Nadat hij als toneelschrijver een poging had gedaan om zijn brood te verdienen (slechts twee van zijn stukken overleven), nam hij een baan aan bij de Spaanse Armada en werd uiteindelijk beschuldigd van transplantatie en gevangen gezet. Hij werd ooit zelfs beschuldigd van moord.
Cervantes werd eindelijk beroemd na het publiceren van het eerste deel van de roman El ingenioso hidalgo don Quijote de la Mancha in 1605. Het werk wordt meestal beschreven als de eerste moderne roman en het werd vertaald in tientallen andere talen. Hij publiceerde de rest van het werk tien jaar later en schreef ook andere minder bekende romans en gedichten. Hij werd echter niet rijk, omdat auteursrechten op dat moment niet de norm waren.
In tegenstelling tot Cervantes werd Shakespeare geboren in een rijke familie en groeide op in het marktstadje Stratford-upon-Avon. Hij maakte zijn weg naar Londen en maakte blijkbaar de kost als acteur en toneelschrijver in zijn jaren '20. Tegen 1597 had hij 15 van zijn stukken gepubliceerd, en twee jaar later bouwden en openden hij en zakenpartners het Globe Theatre. Zijn financiële succes gaf hem meer tijd om toneelstukken te schrijven, wat hij bleef doen tot zijn vroege dood op 52-jarige leeftijd.
Levende talen evolueren altijd, maar gelukkig voor ons waren zowel Shakespeare als Cervantes recent genoeg auteurs dat het meeste van wat ze schreven vandaag begrijpelijk blijft ondanks veranderingen in grammatica en vocabulaire in de tussenliggende eeuwen.
Shakespeare had ongetwijfeld een grotere invloed op het veranderen van de Engelse taal, dankzij zijn flexibiliteit met delen van meningsuiting, vrij gebruik van zelfstandige naamwoorden als bijvoeglijke naamwoorden of werkwoorden, bijvoorbeeld. Hij is ook bekend uit andere talen, zoals het Grieks, te hebben getrokken toen het nuttig was.
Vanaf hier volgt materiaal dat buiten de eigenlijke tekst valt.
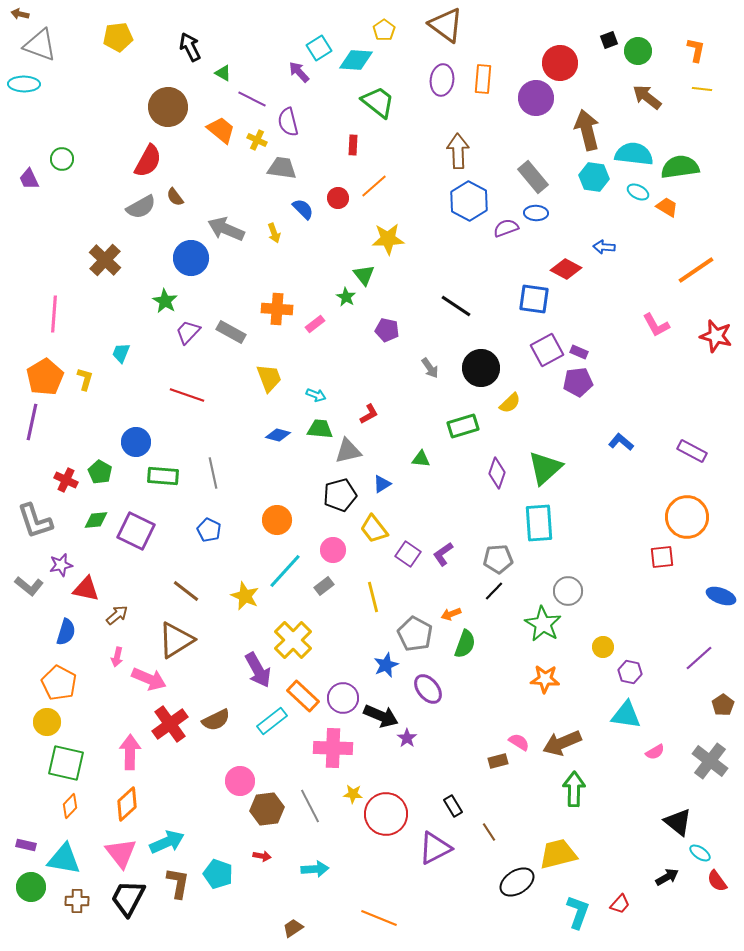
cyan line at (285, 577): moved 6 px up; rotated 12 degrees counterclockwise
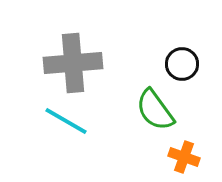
Hoewel we niet weten hoeveel woorden hij heeft bedacht, is Shakespeare verantwoordelijk voor het eerste geregistreerde gebruik van ongeveer 1.000 woorden. Een van de blijvende veranderingen waarvoor hij gedeeltelijk verantwoordelijk is, is het populaire gebruik van 'un-' als een voorvoegsel dat 'niet' betekent. Onder de woorden of zinnen die we het eerst van Shakespeare kennen, zijn 'one fall swoop', 'swagger', 'odds' (in de zin van gokken), 'full circle', 'puke' (braaksel), 'unfriend' (gebruikt als een zelfstandig naamwoord om naar een vijand te verwijzen). en "hazelaar" (als een kleur).
Cervantes staat niet zozeer bekend om het verrijken van de Spaanse woordenschat als wel vanwege het gebruik van uitspraken of zinnen (niet noodzakelijkerwijs origineel bij hem) die hebben doorstaan en zelfs delen van andere talen zijn geworden. Onder degenen die een deel van het Engels zijn geworden, zijn "kantelen op windmolens", "de pot die de ketel zwart noemt" (hoewel in het origineel een koekenpan het woord voert), en "de hemel is de limiet."
Zo algemeen bekend werd de baanbrekende roman van Cervantes dat Don Quijote werd de bron van het Engelse bijvoeglijk naamwoord "quixotic." (Quichotte is een alternatieve spelling van het titelpersonage.) Het Spaanse equivalent is quijotesco, hoewel het vaker naar persoonlijkheid verwijst dan naar het Engelse woord.
Beide mannen werden nauw verbonden met hun talen. Engels wordt vaak de taal van Shakespeare genoemd (hoewel de term vaak wordt gebruikt om specifiek te verwijzen naar hoe het in zijn tijdperk werd gesproken), terwijl Spaans vaak de taal van Cervantes wordt genoemd, die sinds zijn tijdperk minder is veranderd dan Engels.